[[ INPUT, beginning ]]

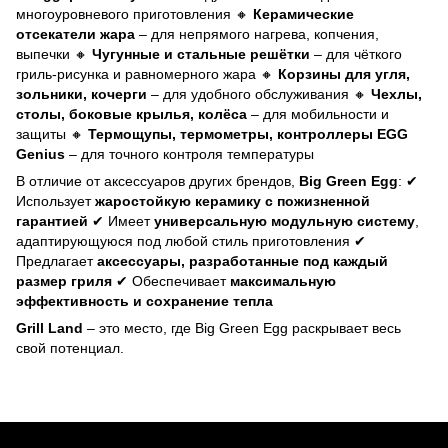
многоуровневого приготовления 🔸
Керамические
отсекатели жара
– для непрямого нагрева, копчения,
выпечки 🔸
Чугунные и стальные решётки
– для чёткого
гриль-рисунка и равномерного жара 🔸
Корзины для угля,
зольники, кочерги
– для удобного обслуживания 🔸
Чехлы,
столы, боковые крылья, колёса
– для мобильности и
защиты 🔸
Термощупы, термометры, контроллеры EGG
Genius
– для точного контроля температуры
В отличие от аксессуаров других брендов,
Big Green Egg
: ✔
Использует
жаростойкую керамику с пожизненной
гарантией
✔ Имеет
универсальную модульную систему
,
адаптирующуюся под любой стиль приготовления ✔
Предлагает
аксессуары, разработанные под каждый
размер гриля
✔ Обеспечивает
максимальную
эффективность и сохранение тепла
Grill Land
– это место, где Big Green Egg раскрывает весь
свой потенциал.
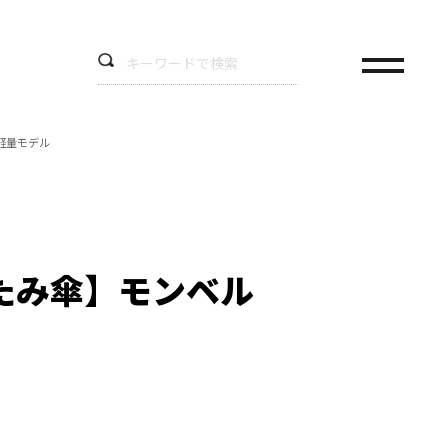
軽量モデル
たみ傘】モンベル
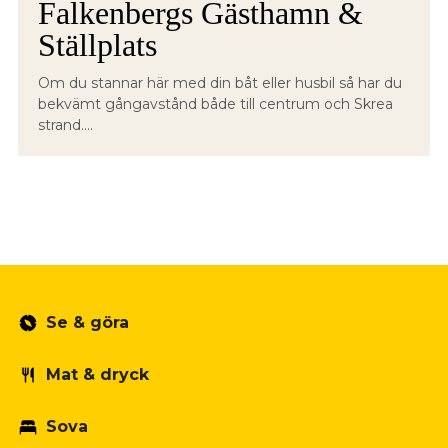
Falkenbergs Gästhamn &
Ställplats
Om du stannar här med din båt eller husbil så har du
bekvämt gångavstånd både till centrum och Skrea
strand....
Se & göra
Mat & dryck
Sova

[[ INPUT, end ]]
[[ INPUT, beginning ]]

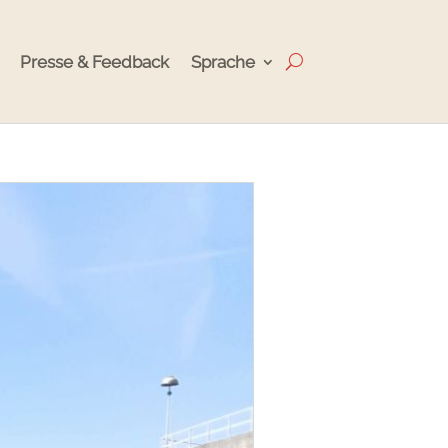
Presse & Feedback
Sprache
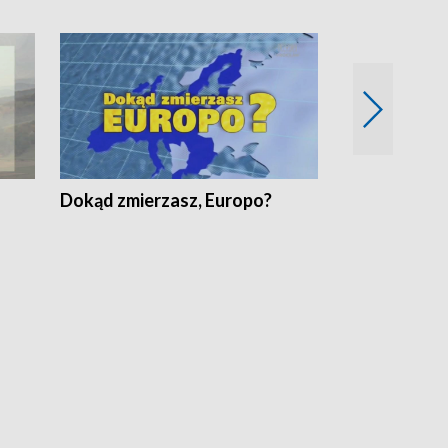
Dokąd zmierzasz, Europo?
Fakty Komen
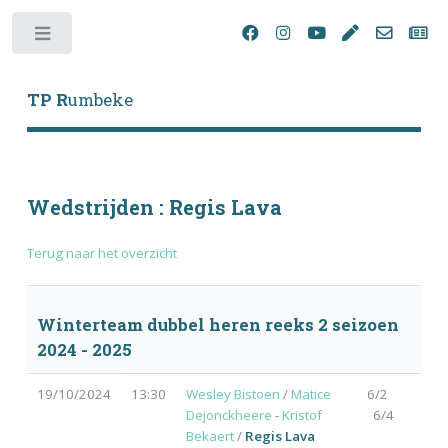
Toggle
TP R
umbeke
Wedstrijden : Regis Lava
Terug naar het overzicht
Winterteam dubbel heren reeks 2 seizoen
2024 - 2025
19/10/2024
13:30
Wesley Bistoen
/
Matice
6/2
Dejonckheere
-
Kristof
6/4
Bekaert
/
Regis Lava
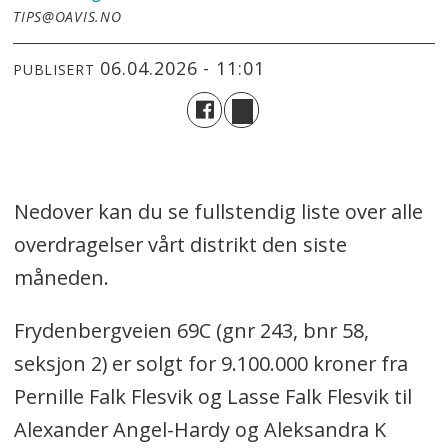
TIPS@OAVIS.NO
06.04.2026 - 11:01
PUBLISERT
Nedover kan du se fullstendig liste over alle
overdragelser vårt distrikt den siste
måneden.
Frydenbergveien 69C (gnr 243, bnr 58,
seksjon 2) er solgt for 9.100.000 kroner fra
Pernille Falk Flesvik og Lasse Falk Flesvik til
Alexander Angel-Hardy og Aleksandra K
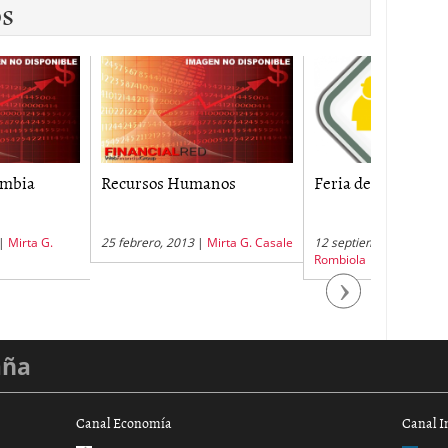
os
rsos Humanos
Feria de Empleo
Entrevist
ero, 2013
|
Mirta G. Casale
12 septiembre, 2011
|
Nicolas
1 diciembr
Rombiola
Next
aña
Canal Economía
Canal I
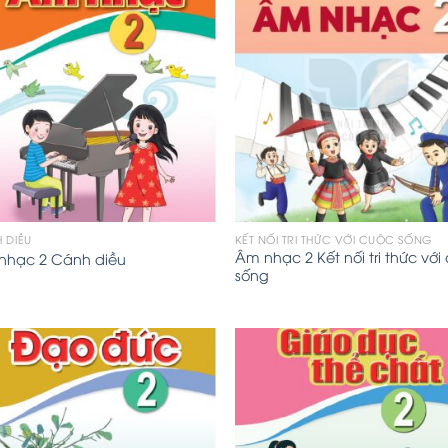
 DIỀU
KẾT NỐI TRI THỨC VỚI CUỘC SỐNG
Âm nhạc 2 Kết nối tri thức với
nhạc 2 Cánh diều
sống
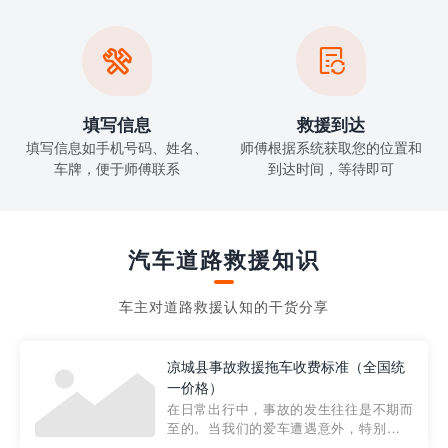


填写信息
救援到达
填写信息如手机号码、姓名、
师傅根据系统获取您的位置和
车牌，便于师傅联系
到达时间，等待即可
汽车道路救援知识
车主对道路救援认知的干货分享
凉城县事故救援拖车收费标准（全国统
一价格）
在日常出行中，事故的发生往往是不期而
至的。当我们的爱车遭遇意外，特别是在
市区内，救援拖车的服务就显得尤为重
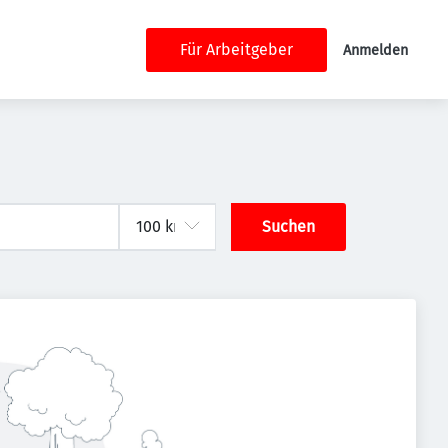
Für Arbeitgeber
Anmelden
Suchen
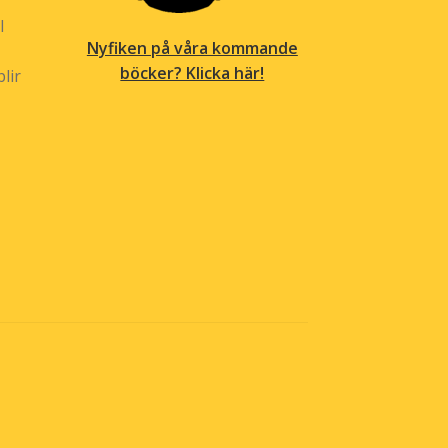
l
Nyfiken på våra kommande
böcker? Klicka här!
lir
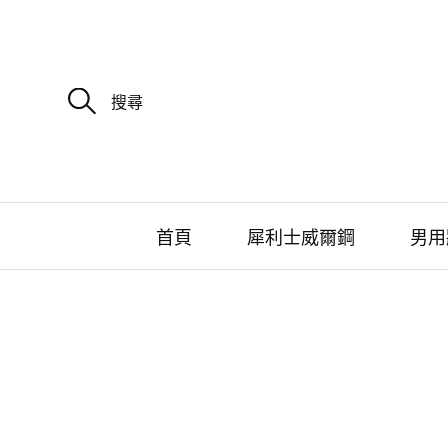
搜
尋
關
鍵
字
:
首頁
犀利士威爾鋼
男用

[[ INPUT, end ]]

§ **DIRECTIVE**
Count the lines of the data that contain the string "жара", matching case exactly, and give only that number.

§ **RESULT**
2